SELECTED EXCERPT:

# iphone help please. cannot connect to mobile data network.



## Mars (Aug 25, 2007)

Iv'e just got my unlocked and jailbroken apple iphone 3g.

Wi Fi isn't a problem but i cannot connect to internet using 3g. I keep getting that message and it says mobile data connection not available.

Iv'e done all the network resets and rebooted, iv'e been on to unlockit.nz and tried the wap cingular custom APN and the carrier (uk vodafone) one and it keeps saying safari could not apply profile due to unknown error.

Heeeeeeeeeelp please  .


----------



## strange_days (Aug 6, 2009)

vodafone you need to do the following

Tap Settings > General > Network > cellular data network

B) In the APN field, enter: internet (for Contract customers) or pp.vodafone.co.uk (for pay as you talk customers)

c) In the Username field, enter: web

d) In the Password field, enter: web

same for mms settings

done


----------



## Mars (Aug 25, 2007)

strange_days said:


> vodafone you need to do the following
> 
> Tap Settings > General > Network > cellular data network
> 
> ...


Thankyou, done it, but i did have to enter wap and not web as the username and password, reps mate.


----------



## JB74 (Jan 6, 2008)

i had a similar problem the other week my iphone froze for about 6hrs then when it finally came back on i couldnt get the web on it,

but by that time i had already rang vodafone and they had agreed to exchange for me but that a different story again lol


----------

TASKS TO COMPLETE:
A. Retype the passage of the iPhone mobile data thread from "Iv'e done all" up to and including "(Aug 6, 2009)".
B. Echo the lines in the entries from the line with "Интернет портал" up to and including the line with "978 916 44 88", and only those lines.

DATASET:
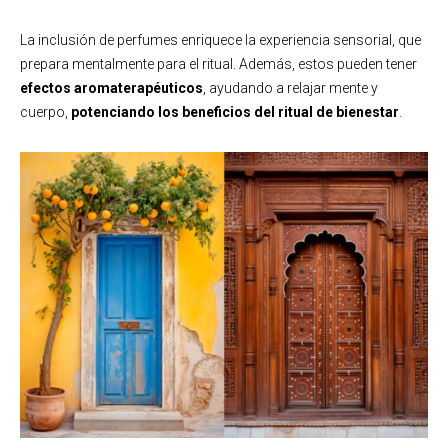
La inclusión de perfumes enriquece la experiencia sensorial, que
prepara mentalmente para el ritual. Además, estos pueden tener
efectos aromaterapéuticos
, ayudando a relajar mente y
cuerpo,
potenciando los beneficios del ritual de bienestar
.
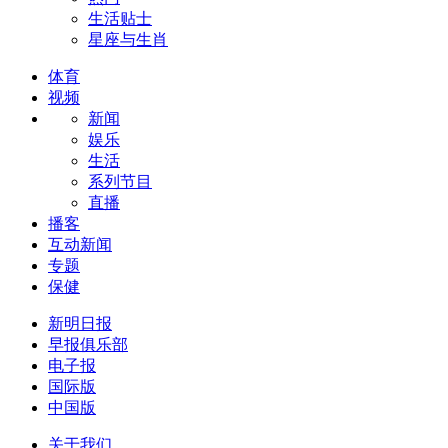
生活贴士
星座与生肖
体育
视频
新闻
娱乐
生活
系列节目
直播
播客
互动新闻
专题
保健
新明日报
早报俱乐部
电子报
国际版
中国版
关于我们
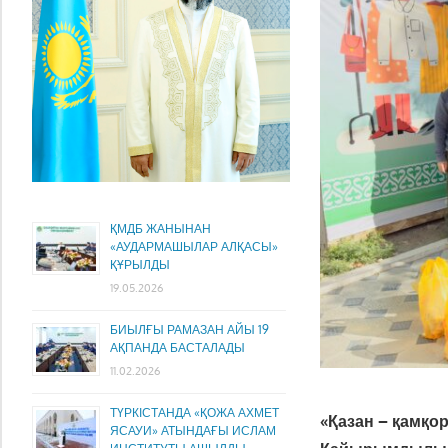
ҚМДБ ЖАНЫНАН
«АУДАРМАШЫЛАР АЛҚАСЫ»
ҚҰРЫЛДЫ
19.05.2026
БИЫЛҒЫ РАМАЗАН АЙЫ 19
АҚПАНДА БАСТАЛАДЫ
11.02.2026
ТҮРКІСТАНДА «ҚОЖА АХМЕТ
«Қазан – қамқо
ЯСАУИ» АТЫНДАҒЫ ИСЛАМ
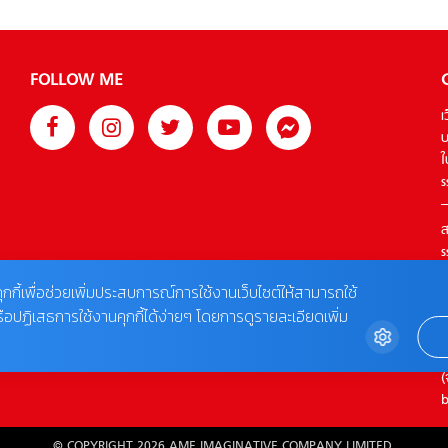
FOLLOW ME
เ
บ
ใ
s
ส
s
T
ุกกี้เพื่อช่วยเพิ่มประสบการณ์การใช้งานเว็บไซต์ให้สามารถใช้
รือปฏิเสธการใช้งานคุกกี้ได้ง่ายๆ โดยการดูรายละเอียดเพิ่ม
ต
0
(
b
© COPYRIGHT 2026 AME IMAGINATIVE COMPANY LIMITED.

...

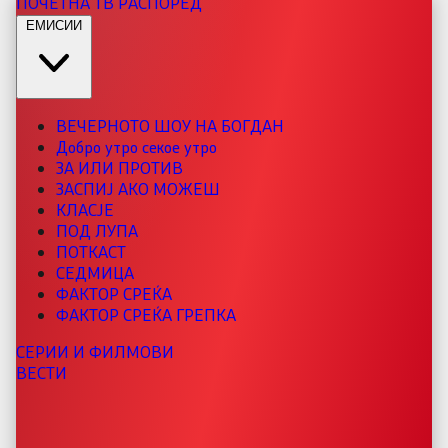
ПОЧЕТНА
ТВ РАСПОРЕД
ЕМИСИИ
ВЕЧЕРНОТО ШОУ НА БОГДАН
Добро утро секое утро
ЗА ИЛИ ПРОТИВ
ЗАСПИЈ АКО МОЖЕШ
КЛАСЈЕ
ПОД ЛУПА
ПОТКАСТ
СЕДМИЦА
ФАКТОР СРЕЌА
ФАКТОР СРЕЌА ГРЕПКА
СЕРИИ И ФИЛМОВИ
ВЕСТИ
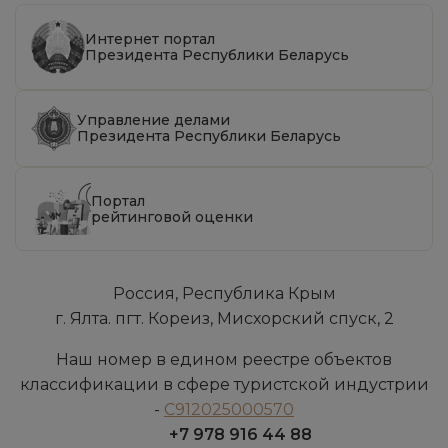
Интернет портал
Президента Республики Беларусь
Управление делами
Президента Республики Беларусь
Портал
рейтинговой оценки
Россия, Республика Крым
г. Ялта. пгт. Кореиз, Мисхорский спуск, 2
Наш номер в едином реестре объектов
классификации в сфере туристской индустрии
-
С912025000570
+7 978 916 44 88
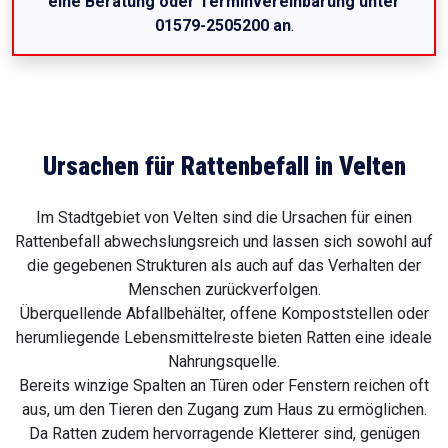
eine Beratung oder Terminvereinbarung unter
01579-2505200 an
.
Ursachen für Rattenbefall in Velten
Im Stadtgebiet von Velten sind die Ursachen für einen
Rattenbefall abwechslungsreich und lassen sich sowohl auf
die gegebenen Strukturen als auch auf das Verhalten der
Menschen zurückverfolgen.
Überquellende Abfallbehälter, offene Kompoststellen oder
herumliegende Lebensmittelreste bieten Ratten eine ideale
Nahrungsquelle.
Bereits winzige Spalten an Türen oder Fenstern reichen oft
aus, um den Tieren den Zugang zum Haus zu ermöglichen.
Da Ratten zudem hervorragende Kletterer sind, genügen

WRITTEN ANSWERS:
A.
Iv'e done all the network resets and rebooted, iv'e been on to unlockit.nz and tried the wap cingular custom APN and the carrier (uk vodafone) one and it keeps saying safari could not apply profile due to unknown error.

Heeeeeeeeeelp please  .


----------



## strange_days (Aug 6, 2009)

B.
Интернет портал
Президента Республики Беларусь
Управление делами
Президента Республики Беларусь
Портал
рейтинговой оценки
Россия, Республика Крым
г. Ялта. пгт. Кореиз, Мисхорский спуск, 2
Наш номер в едином реестре объектов
классификации в сфере туристской индустрии
-
С912025000570
+7 978 916 44 88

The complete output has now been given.